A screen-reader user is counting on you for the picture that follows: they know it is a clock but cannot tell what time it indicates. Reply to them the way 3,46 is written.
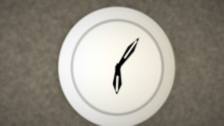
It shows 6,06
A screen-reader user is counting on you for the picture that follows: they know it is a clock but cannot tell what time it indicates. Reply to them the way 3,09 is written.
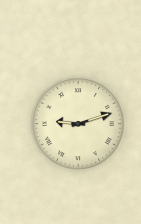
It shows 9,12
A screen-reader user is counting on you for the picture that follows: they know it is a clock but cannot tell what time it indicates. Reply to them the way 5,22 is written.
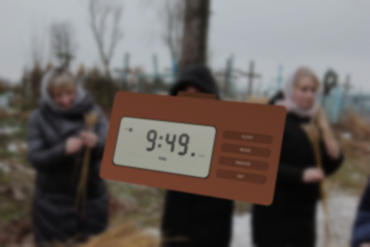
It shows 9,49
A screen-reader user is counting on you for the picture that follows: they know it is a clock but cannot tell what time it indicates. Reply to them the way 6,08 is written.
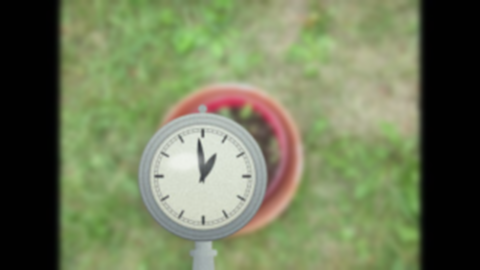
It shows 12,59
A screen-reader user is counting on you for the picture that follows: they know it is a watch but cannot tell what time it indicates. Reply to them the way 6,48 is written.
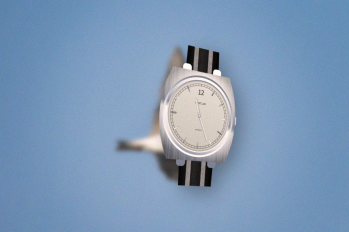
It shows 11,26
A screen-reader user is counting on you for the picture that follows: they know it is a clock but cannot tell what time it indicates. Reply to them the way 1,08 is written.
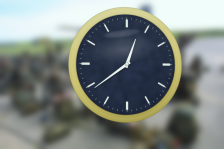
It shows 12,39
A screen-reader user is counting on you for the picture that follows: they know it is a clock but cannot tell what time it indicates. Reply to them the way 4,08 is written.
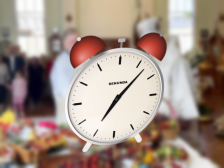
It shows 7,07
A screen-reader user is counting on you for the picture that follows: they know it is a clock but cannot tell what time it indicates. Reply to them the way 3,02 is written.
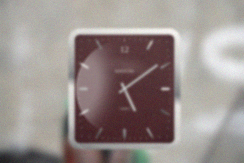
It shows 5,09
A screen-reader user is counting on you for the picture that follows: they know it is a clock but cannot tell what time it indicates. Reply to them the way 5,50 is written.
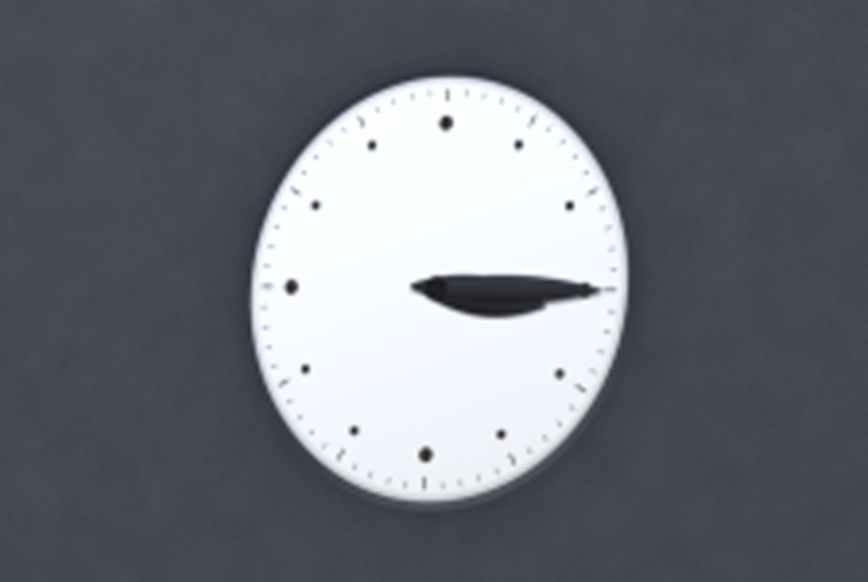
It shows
=-=-=-=-=
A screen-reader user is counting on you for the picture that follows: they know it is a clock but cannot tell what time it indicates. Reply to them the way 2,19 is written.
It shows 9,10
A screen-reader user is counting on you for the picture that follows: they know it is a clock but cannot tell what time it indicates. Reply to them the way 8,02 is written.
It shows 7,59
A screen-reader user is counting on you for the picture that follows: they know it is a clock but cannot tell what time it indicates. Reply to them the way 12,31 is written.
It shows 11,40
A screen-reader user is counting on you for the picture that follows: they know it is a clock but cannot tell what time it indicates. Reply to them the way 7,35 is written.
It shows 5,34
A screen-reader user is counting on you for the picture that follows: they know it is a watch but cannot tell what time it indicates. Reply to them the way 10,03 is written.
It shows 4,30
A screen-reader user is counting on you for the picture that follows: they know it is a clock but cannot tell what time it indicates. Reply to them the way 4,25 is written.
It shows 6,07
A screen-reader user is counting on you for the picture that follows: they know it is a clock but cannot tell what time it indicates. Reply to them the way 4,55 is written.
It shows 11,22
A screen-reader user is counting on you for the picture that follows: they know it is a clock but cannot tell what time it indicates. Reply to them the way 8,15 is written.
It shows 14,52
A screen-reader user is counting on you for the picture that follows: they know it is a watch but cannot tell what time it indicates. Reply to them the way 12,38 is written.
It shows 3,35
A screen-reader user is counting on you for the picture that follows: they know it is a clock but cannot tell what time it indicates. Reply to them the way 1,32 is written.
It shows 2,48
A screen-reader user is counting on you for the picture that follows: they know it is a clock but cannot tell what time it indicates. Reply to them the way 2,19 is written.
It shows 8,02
=-=-=-=-=
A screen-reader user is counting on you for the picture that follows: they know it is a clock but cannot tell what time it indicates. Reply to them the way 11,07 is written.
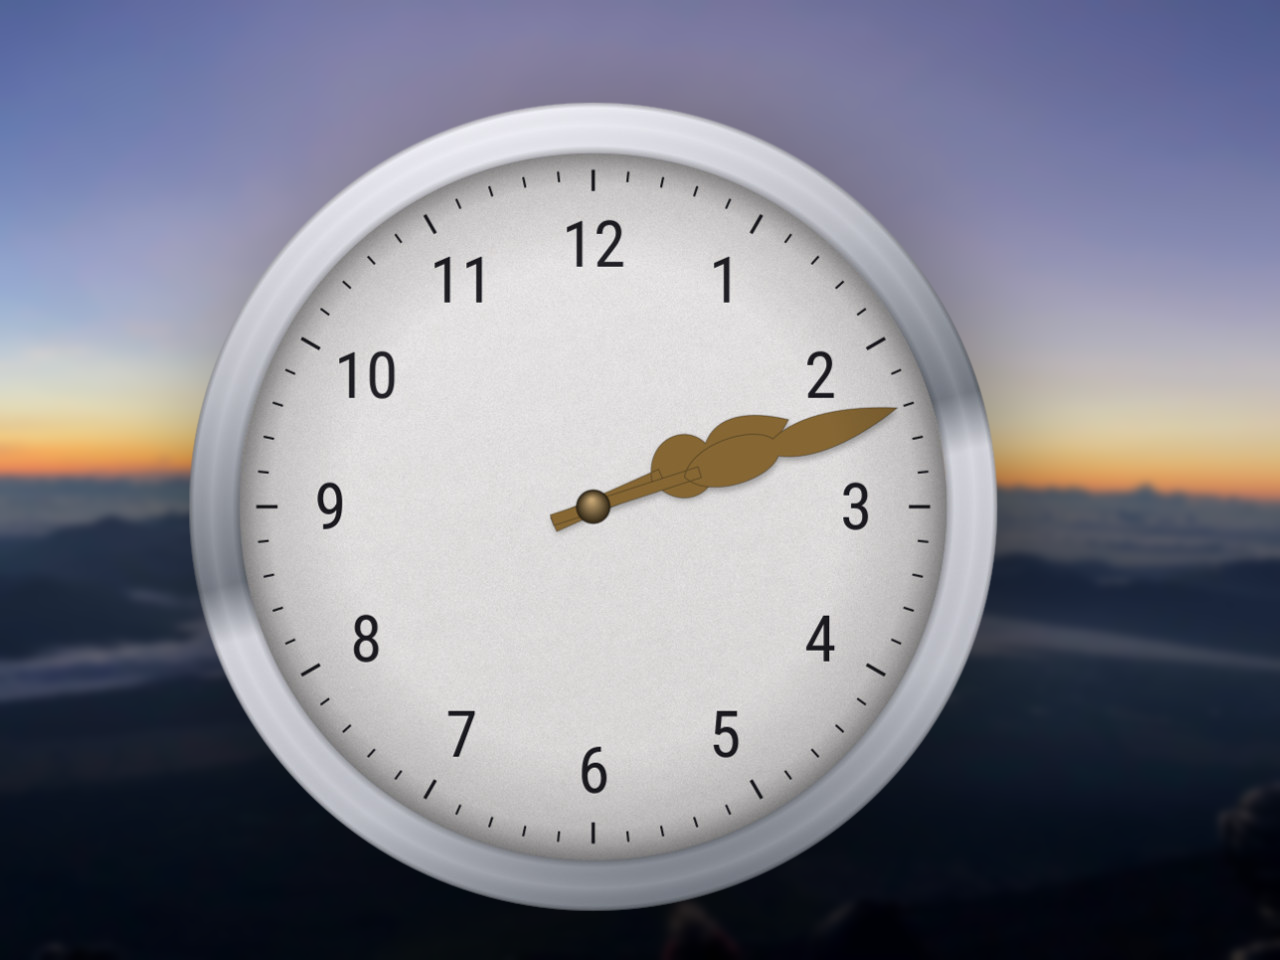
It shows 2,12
=-=-=-=-=
* What you have to do
Update the lines from the one with "4,55 is written." up to and including the one with "It shows 11,22", putting "relying on" in place of "counting on" and leaving everything else unchanged.

* Solution to this task
A screen-reader user is relying on you for the picture that follows: they know it is a clock but cannot tell what time it indicates. Reply to them the way 4,55 is written.
It shows 11,22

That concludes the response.